This is certainly an interesting paper that will make the statisticians working on low-level processing of RNAseq data unhappy. Our experience has been in agreement with their final statement -
Our results suggest that RNA-Seq analysis should be extremely biology-aware, and special effort should be devoted to optimizing the last stage of the analysis, i.e. search for the functional patterns that form a unique signature of cellular response to the conditions of interest.

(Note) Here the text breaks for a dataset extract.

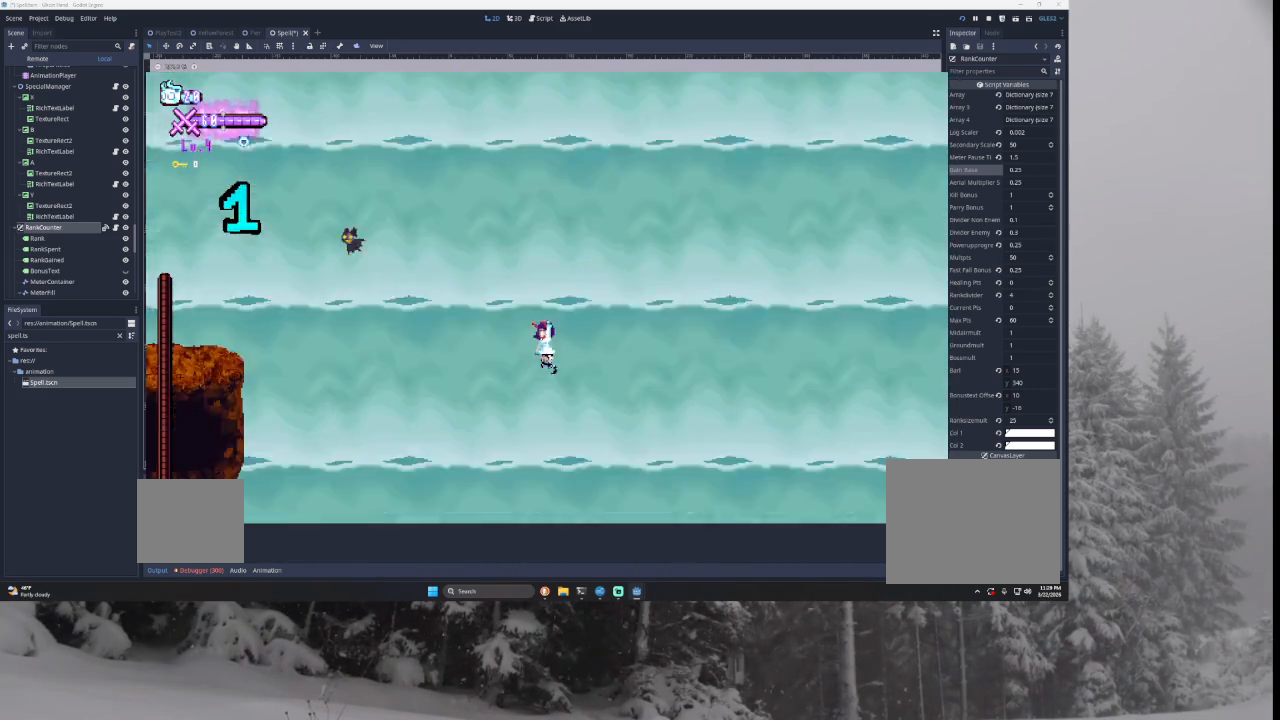
{"buttons": ["TRIANGLE"], "left_stick": "left", "right_stick": "center", "events": [[33, "left_stick", "left"]]}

Numerous methods of RNA-Seq data analysis have been developed, and there are more under active development. In this paper, our focus is on evaluating the impact of each processing stage; from pre-processing of sequencing reads to alignment/counting to count normalization to differential expression testing to downstream functional analysis, on the inferred functional pattern of biological response. We assess the impact of 6,912 combinations of technical and biological factors on the resulting signature of transcriptomic functional response. Given the absence of the ground truth, we use two complementary evaluation criteria: a) consistency of the functional patterns identified in two similar comparisons, namely effects of a naturally-toxic medium and a medium with artificially reconstituted toxicity, and b) consistency of results in RNA-Seq and microarray versions of the same study. Our results show that despite high variability at the low-level processing stage (read pre- processing, alignment and counting) and the differential expression calling stage, their impact on the inferred pattern of biological response was surprisingly low; they were instead overshadowed by the choice of the functional enrichment method. The latter have an impact comparable in magnitude to the impact of biological factors per se.